Claims 1: The house in Konstanz

Hugo as a successful surgeon in Cairo and Ernst Picard as a gynecologist in Tel Aviv: Compared with the tattered and bony crowds that were liberated in the concentration camps, they were extremely well off. Still they had something in common: According to the nazi legislation all German jews lost their citizenship. When Hugo and Ernst turned to the restitution court in Konstanz to have the sale of the house in Kreuzlinger Strasse cancelled, their lawyer Dr. Wachsmann who formulated the application in 1949 described the plaintiffs as follows: "Dr. med. Ernst Picard, German from birth… since 1939 Palestinian citizen..., Professor Dr. med. Hugo Picard, German from birth... since 1941 stateless." Presumably, Salomon would have been very upset to see his sons described this way!

The trial wore on to 1952, then the plaintiffs withdrew their application.

The house had been sold in 1935 in a hurry. It was bought by a dentist who originally had rented a part of the house as an office. The dentist and his family were Swiss from the neighbouring village Taegerwilen. Apparently, it was hard for them to pay in cash, which the Picards unavoidably had to insist on. Therefore, both parties agreed on a reduced sum of 40 000 Reichsmark.

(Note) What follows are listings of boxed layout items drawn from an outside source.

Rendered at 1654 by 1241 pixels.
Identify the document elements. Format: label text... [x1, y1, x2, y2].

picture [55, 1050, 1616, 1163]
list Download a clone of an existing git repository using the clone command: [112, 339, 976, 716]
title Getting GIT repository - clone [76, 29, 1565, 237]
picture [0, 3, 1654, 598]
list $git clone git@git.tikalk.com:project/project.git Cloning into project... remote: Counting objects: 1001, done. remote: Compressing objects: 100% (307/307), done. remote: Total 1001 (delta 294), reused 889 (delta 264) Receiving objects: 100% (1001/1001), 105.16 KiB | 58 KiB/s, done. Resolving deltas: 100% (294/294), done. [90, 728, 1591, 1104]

Many witnesses were heard to deliver their statements at court. In detail, they discussed the question of the time of the sale. Nazi repression was not the only reason for the sale of the house. Apparenty, Eugenie had already mentioned in 1931 that she wanted to sell the house. In addition, so the witnesses in Konstanz, the situation for Hugo and Ernst in Berlin was not dangerous in the thirties. There was no reason for them to have left the country at that time!

The actual value of the house was estimated to range around 55 000 Reichsmark in 1931, but at the time of the sale, many jews in Konstanz left the country and the market was flooded with property on sale.

All in all, the example of the house of the Picards shows that even the Swiss in the border regions could profit from the repression of jews in Germany – apart from the orphaned jewish bank accounts that were revealed many decades later.

In 1952 it became clear that the house in Kreuzlinger Strasse would remain with the Thurgovian owners, although the brothers summed up: "Originally, the family never seriously considered the sale of the house, that our father bought in 1885. The sons always thought of keeping the house in order to spend their old age in their home town."